[EXTRACTED RECORDS — start]

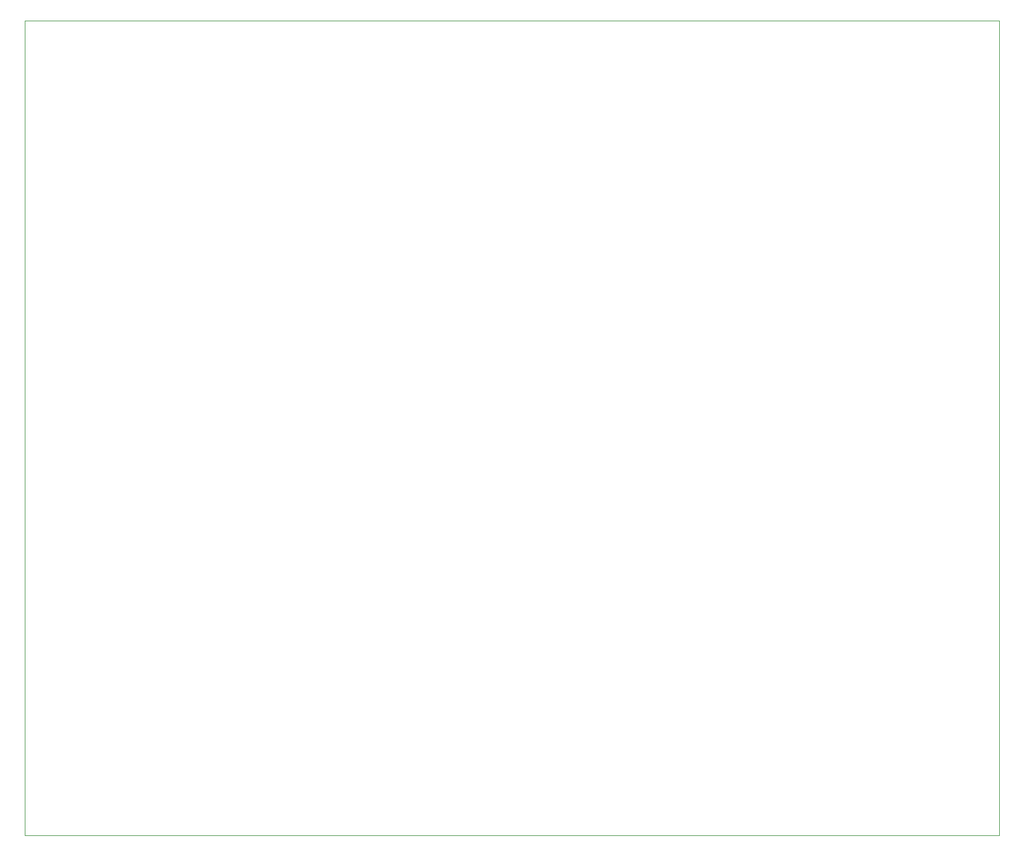
<source format=gbr>
%TF.GenerationSoftware,KiCad,Pcbnew,7.0.8*%
%TF.CreationDate,2024-01-04T13:34:46+01:00*%
%TF.ProjectId,Inverter F446,496e7665-7274-4657-9220-463434362e6b,rev?*%
%TF.SameCoordinates,Original*%
%TF.FileFunction,Profile,NP*%
%FSLAX46Y46*%
G04 Gerber Fmt 4.6, Leading zero omitted, Abs format (unit mm)*
G04 Created by KiCad (PCBNEW 7.0.8) date 2024-01-04 13:34:46*
%MOMM*%
%LPD*%
G01*
G04 APERTURE LIST*
%TA.AperFunction,Profile*%
%ADD10C,0.100000*%
%TD*%
G04 APERTURE END LIST*
D10*
X12700000Y-12700000D02*
X152400000Y-12700000D01*
X152400000Y-129540000D01*
X12700000Y-129540000D01*
X12700000Y-12700000D01*
M02*

</source>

[EXTRACTED RECORDS — finish]

WHAT THE TASK REQUIRES: What is needed is every entry above, repeated exactly, with the pictures dropped.

SOLVED EXERCISE:
<source format=gbr>
%TF.GenerationSoftware,KiCad,Pcbnew,7.0.8*%
%TF.CreationDate,2024-01-04T13:34:46+01:00*%
%TF.ProjectId,Inverter F446,496e7665-7274-4657-9220-463434362e6b,rev?*%
%TF.SameCoordinates,Original*%
%TF.FileFunction,Profile,NP*%
%FSLAX46Y46*%
G04 Gerber Fmt 4.6, Leading zero omitted, Abs format (unit mm)*
G04 Created by KiCad (PCBNEW 7.0.8) date 2024-01-04 13:34:46*
%MOMM*%
%LPD*%
G01*
G04 APERTURE LIST*
%TA.AperFunction,Profile*%
%ADD10C,0.100000*%
%TD*%
G04 APERTURE END LIST*
D10*
X12700000Y-12700000D02*
X152400000Y-12700000D01*
X152400000Y-129540000D01*
X12700000Y-129540000D01*
X12700000Y-12700000D01*
M02*

</source>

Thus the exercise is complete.